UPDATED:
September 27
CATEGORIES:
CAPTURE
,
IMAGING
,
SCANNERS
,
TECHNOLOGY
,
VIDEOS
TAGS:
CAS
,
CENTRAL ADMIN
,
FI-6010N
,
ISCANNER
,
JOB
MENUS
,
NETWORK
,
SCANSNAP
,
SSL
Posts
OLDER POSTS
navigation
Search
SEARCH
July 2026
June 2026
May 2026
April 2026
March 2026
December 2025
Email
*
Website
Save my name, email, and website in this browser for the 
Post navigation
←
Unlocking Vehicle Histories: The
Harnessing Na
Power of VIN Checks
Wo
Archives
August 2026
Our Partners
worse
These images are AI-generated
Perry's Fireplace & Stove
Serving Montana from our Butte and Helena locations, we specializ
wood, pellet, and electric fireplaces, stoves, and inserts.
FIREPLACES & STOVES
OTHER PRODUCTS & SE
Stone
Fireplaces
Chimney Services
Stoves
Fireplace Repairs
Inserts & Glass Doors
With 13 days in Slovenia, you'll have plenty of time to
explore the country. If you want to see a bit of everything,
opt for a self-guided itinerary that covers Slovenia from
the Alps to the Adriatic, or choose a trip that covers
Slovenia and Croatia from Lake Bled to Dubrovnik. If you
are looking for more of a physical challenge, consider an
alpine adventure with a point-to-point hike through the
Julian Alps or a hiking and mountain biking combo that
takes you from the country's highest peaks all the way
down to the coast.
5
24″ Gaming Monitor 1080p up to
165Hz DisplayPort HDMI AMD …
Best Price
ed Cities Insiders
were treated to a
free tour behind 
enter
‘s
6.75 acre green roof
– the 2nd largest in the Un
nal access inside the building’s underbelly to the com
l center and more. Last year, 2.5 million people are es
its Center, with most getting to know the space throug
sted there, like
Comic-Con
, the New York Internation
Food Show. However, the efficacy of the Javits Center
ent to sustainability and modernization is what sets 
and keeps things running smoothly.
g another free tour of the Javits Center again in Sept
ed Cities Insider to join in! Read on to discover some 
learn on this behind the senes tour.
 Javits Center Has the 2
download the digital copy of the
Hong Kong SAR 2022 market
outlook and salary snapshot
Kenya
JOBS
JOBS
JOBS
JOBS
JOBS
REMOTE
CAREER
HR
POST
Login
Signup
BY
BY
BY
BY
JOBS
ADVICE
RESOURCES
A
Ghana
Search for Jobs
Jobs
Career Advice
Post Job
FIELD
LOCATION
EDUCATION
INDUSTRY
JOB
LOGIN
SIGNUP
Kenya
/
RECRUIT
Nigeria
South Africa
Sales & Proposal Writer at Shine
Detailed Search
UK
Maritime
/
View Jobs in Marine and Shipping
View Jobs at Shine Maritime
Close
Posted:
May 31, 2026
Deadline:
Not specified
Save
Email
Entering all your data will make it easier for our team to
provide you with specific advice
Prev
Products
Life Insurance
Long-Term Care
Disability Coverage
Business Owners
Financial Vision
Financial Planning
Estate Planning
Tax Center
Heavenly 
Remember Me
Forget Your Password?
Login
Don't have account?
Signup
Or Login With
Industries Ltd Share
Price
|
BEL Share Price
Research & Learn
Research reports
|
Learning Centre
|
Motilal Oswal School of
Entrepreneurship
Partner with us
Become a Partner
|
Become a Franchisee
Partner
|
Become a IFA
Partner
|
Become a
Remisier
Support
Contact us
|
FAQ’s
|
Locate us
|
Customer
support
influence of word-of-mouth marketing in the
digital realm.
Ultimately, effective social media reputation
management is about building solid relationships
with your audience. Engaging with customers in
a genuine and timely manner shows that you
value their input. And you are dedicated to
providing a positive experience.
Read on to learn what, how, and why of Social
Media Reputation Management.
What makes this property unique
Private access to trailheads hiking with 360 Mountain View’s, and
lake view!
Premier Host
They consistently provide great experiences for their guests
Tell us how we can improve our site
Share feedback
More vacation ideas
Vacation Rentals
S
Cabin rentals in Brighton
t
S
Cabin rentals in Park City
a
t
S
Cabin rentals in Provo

=-=-=-=-=

To do —
Take the word "provide" and find each line of the material that contains it. Copy those lines.

Output —
provide you with specific advice
They consistently provide great experiences for their guests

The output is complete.